Visitor Design Pattern
Visitor is one of the design patterns from the infamous Design Patterns book, by Gamma, Helm, Johnson, & Vlissides.

Gene Michael Stover was reading about design patterns & thought that the Visitor design pattern dissolves into a non-issue in CLOS, but that seems too good to be true. Could someone check my reasoning & back it up or tell me where I went wrong?

The purpose of the Visitor design pattern is to allow new operations to be added to a class hierarchy without recompiling the class hierarchy.

The Design Patterns book & also Modern C++ Design (by Alexandrescu) implement the Visitor D.P. for C++. They add an Accept method to each class in the main hierarchy. The Accept methods call the appropriate method on a Visitor object.

To me (Gene Michael Stover), it looks like the Visitor design pattern simplifies hugely in Lisp/CLOS.

You can get a half-hearted simplification because CLOS methods can dispatch on more than one object, so you don't need to add an Accept method to the hierarchy that you don't want to alter but that you want to add the operation to. Here's an example:

(defclass Apple ...) ; a concrete class
(defclass Banana ...) ; ditto
(defclass Orange ...) ; guess what
(defclass Fruit-Basket ...) ; concrete container of fruit

;; Here's how we can create a Visitor object to sum the
;; calories in the other objects, but without adding any
;; methods to the other classes.  (In the C++ implementations,
;; the other classes would need Accept methods.)
(defclass calorie-counting-visitor ...)
(defmethod visit ((vis calorie-counting-visitor)
                  (app apple)
   ; count & return the calories in the
   ; apple
   )
(defmethod visit ((vis calorie-counting-visitor)
                  (ban banana))
 ...)
(defmethod visit ((vis calorie-counting-visitor)
                  (ora orange))
(defmethod visit ((vis calorie-counting-visitor)
                  (fb fruit-basket))
   (loop for fruit in fb (accumulate (visit vis fruit)))
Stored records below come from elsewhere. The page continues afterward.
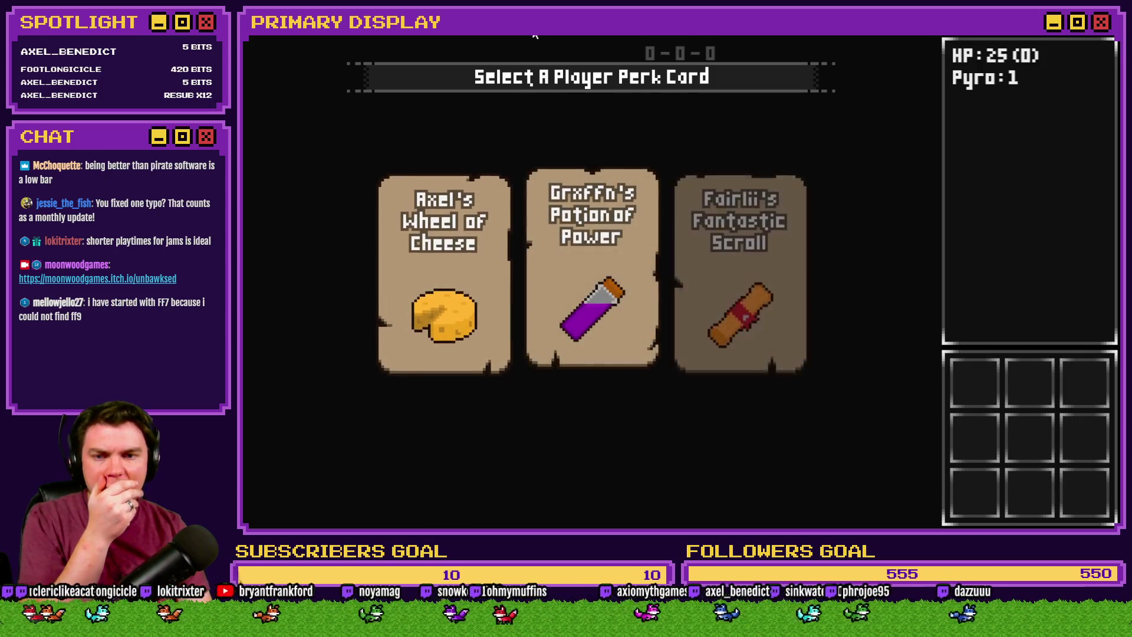
click(698, 217)
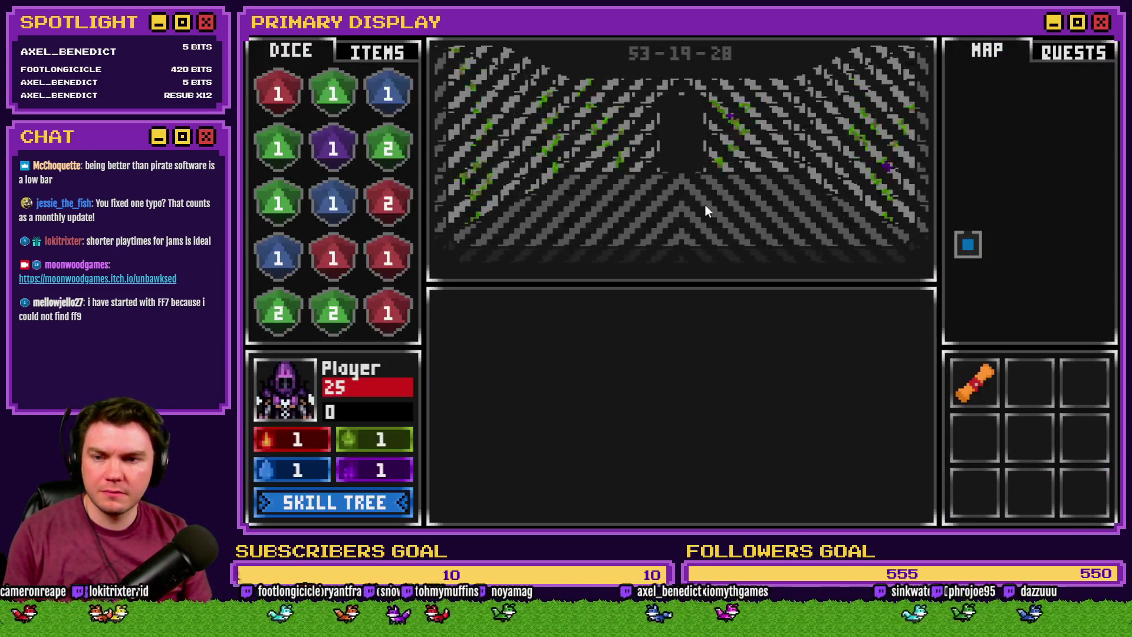
mouse_move(985, 388)
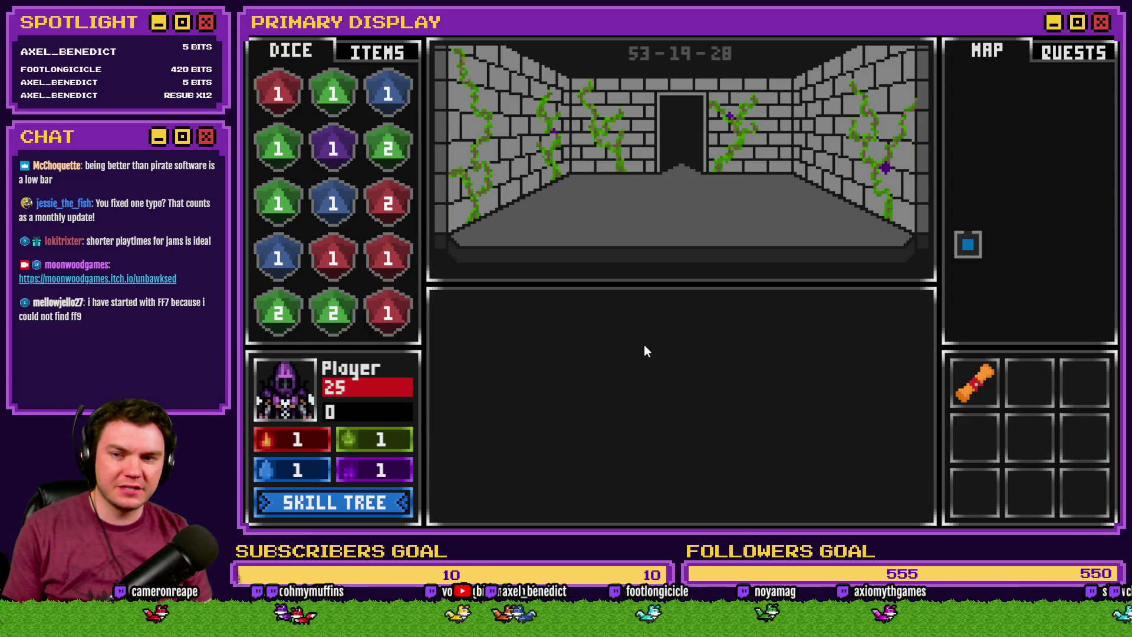
click(377, 52)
I think the example is correct. It mimicks the Visitor design pattern implementations for C++ except that there is no need for an Accept method on the concrete classes. But because the purpose of the Visitor design pattern is to add operations to classes in a hierarchy without changing (& recompiling) that hierarchy, I think a further simplification is possible via CLOS's multi-dispatch feature. You don't even need the CalorieCountingVisitor class at all. Here is an exmple:

Assume the Apple, Banana, Orange, & Fruit-Basket classes are defined elsewhere, & you want to add calorie-counting functionality without alterning those classes. No sweat! In another file, create a Count-Calories generic & methods, like this:

(defgeneric count-calories (x) ...)
(defmethod count-calories ((self apple)) ...)
(defmethod count-calories ((self orange)) ...)
(defmethod count-calories ((self banana)) ...)
(defmethod count-calories ((self fruit-basket)
  (loop for x in self (accumulate (count-calories x))))

It looks like CLOS makes the Visitor design pattern superfluous or a non-issue. Certainly the implementation of Visitor does not require the complex code in the Modern C++ Design book.

It sounds too good to be true. Can someone verify or refute what I've written? (Gene Michael Stover. Go ahead & remove my pseudo-signatures if you see fit after the question is answered.)

You are exactly correct. This is one of those things that finally convinced me that typical OO models are far too limiting; CLOS's decoupling of methods and objects, and the availability of multimethods, is the right way to do things. (I am thoroughly sick and tired of maintaining all the visitor classes in my C++ relational algebra library at work.) If you hunt around on the net a bit, for instance at the C2 wiki, you'll find discussions regarding the fact that many of the Gang of Four OO patterns are just not at all relevant to Lisp, because they're too trivial to warrant a pattern when implemented with CLOS.